Using Disaster Induced Closures to Evaluate Discrete Choice Models of Hospital Demand
Discussant: R. Vincent Pohl
Estimating behavioral parameters that accurately reflect behavior after a change in environment is critical to obtaining credible counterfactuals. Consider the example of hospital demand models, which we study in this paper. According to the assumptions of the underlying economic model frequently used in hospital demand estimation and for counterfactuals, patients' utility for a given hospital should not change with a change in the choice environment. The invariance of these parameters is what allows us to model counterfactual changes that are used to predict price effects of hospital mergers and the impact of narrow networks - both of which involve counterfactuals that change consumers' choice sets.
In this paper, we use two approaches to evaluate how models of hospital demand perform in a changing environment. First, we consider the invariance of the models' behavioral parameters. Second, we consider the predictive accuracy of these models in making counterfactual policy predictions.
We use the closure of hospitals from four natural disasters to evaluate the performance of structural models of hospital demand using these two approaches. Because these disasters severely damaged or destroyed hospitals but left the majority of the surrounding area undisturbed, they exogenously altered consumers' choice sets. This provides a unique environment to test these models since most choice environments for hospital demand are relatively constant over time and the changes that do occur may be endogenous to the policies being evaluated.
To test the stability of the structural demand parameters, we estimate prominently used models of hospital demand on data both before and after the hospital closures. In other words, we estimate the same models on a similar set of patients using two different choice sets, one with the destroyed hospital and one without it. With the estimates from these models, we will measure the stability of parameters by estimating the difference in implied counterfactual predictions for two policies: the effect of narrow network policies on insurance demand and the price effects of hospital mergers.

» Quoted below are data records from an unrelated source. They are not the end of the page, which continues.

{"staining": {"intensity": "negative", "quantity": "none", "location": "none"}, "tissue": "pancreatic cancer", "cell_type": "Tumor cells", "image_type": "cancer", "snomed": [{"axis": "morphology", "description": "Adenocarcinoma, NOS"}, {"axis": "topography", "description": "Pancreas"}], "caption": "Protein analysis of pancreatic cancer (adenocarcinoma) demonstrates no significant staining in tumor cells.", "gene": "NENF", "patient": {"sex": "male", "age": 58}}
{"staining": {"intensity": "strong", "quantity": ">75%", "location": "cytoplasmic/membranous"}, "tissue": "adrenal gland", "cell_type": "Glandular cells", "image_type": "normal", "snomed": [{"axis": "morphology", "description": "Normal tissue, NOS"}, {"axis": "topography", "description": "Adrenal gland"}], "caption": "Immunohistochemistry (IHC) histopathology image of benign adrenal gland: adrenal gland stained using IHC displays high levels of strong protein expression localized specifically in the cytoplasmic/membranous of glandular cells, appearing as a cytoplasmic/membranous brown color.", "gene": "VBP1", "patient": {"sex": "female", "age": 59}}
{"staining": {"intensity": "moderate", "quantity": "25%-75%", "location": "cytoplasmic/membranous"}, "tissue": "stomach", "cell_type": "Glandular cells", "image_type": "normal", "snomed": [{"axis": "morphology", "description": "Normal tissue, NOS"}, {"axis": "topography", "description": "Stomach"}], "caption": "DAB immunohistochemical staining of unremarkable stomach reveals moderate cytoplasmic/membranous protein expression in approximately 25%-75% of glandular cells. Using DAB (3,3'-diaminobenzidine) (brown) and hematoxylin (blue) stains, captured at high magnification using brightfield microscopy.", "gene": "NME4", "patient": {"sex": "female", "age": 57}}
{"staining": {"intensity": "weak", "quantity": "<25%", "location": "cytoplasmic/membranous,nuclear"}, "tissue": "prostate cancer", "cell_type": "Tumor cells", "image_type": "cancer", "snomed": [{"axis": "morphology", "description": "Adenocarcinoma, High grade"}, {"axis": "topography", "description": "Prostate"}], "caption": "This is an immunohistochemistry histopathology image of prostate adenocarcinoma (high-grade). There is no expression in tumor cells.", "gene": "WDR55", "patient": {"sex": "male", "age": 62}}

To test the predicted accuracy of the models for policy counterfactuals, we study the implied diversion ratios. Diversion ratios are commonly used to evaluate hospital mergers, and in this context, refer to the share of patients leaving the removed hospital who go to the other hospitals in the area. Using the model estimated in the period prior to the disaster, we predict the share of patients in the post period going to the other hospitals in the region. Since we observe this in the data after the hospital closure, we can directly check which models generate the most accurate predictions using this metric.